__TASK TO COMPLETE__.
Could you repeat the listing exactly, leaving out the pictures?

__DATASET RECORDS__.
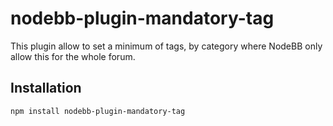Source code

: # nodebb-plugin-mandatory-tag

This plugin allow to set a minimum of tags, by category where NodeBB only allow this for the whole forum.

## Installation

`npm install nodebb-plugin-mandatory-tag`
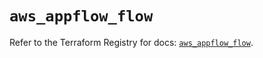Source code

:# `aws_appflow_flow`

Refer to the Terraform Registry for docs: [`aws_appflow_flow`](https://registry.terraform.io/providers/hashicorp/aws/6.2.0/docs/resources/appflow_flow).

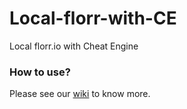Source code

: # Local-florr-with-CE
Local florr.io with Cheat Engine

### How to use?
Please see our [wiki](/xcx0902/Local-florr-with-CE/wiki) to know more.
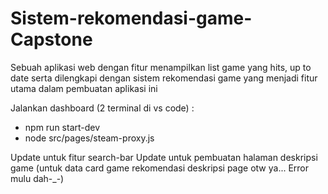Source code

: # Sistem-rekomendasi-game-Capstone
Sebuah aplikasi web dengan fitur menampilkan list game yang hits, up to date serta dilengkapi dengan sistem rekomendasi game yang menjadi fitur utama dalam pembuatan aplikasi ini

Jalankan dashboard (2 terminal di vs code) :
- npm run start-dev
- node src/pages/steam-proxy.js

Update untuk fitur search-bar
Update untuk pembuatan halaman deskripsi game (untuk data card game rekomendasi deskripsi page otw ya... Error mulu dah-_-)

__REPLY__.
Source code

: # nodebb-plugin-mandatory-tag

This plugin allow to set a minimum of tags, by category where NodeBB only allow this for the whole forum.

## Installation

`npm install nodebb-plugin-mandatory-tag`
Source code

:# `aws_appflow_flow`

Refer to the Terraform Registry for docs: [`aws_appflow_flow`](https://registry.terraform.io/providers/hashicorp/aws/6.2.0/docs/resources/appflow_flow).

Source code

: # Local-florr-with-CE
Local florr.io with Cheat Engine

### How to use?
Please see our [wiki](/xcx0902/Local-florr-with-CE/wiki) to know more.
Source code

: # Sistem-rekomendasi-game-Capstone
Sebuah aplikasi web dengan fitur menampilkan list game yang hits, up to date serta dilengkapi dengan sistem rekomendasi game yang menjadi fitur utama dalam pembuatan aplikasi ini

Jalankan dashboard (2 terminal di vs code) :
- npm run start-dev
- node src/pages/steam-proxy.js

Update untuk fitur search-bar
Update untuk pembuatan halaman deskripsi game (untuk data card game rekomendasi deskripsi page otw ya... Error mulu dah-_-)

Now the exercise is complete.